*** Opening of INPUT FOR THIS TASK ***

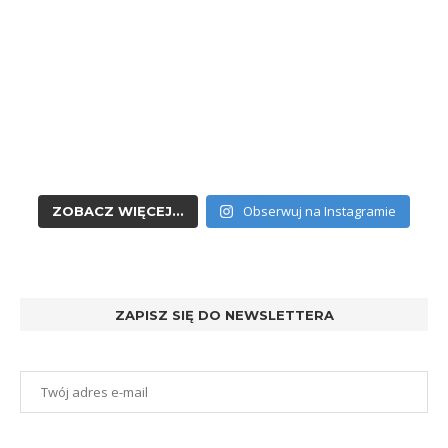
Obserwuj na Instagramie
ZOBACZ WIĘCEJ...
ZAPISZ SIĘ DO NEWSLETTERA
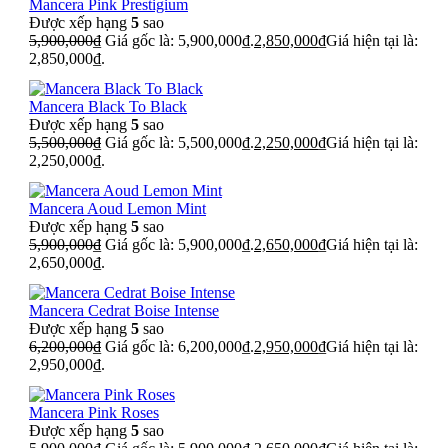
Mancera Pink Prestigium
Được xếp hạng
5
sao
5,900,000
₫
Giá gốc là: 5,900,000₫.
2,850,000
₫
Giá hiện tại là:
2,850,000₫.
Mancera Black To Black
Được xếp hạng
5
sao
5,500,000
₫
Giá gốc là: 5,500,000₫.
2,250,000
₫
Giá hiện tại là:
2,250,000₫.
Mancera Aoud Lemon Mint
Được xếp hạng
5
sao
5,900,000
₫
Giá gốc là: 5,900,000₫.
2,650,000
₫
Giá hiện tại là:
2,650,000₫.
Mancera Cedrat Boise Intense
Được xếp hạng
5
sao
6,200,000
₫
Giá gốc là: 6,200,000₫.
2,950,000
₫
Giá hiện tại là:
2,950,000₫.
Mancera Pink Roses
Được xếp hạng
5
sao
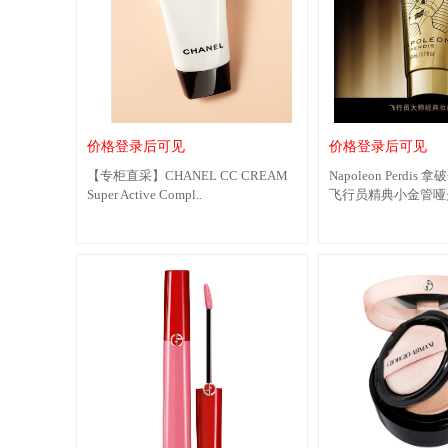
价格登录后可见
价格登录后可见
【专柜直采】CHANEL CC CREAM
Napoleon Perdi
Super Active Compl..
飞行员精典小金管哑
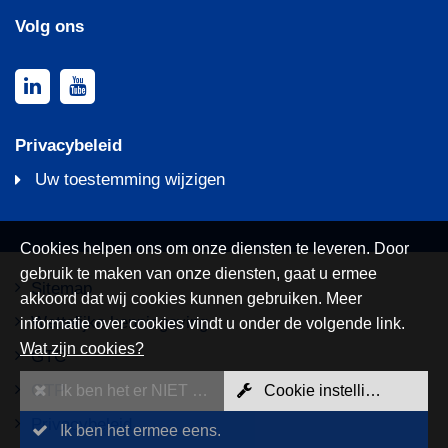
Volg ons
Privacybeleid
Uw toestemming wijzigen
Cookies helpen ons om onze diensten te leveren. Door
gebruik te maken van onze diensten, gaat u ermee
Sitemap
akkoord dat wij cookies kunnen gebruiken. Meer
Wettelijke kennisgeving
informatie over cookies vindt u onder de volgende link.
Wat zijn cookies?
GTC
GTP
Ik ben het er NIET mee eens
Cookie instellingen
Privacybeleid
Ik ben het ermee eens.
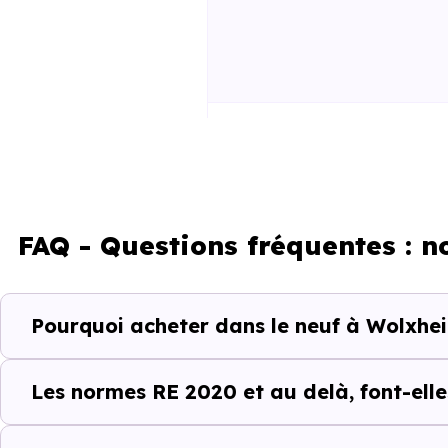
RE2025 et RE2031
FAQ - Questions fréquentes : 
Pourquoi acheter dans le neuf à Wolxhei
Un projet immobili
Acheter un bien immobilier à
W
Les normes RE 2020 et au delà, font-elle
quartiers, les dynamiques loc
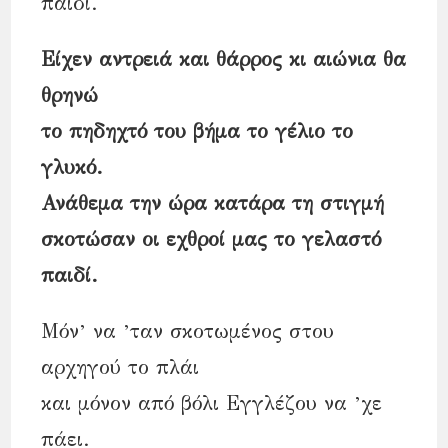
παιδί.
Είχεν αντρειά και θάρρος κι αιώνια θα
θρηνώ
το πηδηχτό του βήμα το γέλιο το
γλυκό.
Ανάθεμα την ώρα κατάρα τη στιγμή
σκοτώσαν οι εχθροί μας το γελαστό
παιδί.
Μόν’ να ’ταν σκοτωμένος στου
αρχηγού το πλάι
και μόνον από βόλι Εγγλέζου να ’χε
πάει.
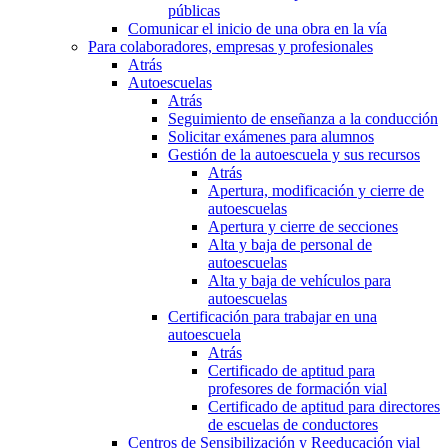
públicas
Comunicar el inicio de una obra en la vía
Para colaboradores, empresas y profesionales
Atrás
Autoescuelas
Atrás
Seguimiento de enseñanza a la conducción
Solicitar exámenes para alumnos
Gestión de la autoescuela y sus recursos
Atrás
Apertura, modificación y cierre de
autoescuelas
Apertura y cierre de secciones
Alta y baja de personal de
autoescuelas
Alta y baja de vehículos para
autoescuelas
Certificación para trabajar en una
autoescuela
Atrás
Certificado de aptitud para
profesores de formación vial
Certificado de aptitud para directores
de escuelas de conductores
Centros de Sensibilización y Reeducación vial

*** Close of INPUT FOR THIS TASK ***

EXERCISE OBJECTIVE ->
Each line above that contains the word "diensten" should be returned.

COMPLETED EXERCISE ->
Cookies helpen ons om onze diensten te leveren. Door
gebruik te maken van onze diensten, gaat u ermee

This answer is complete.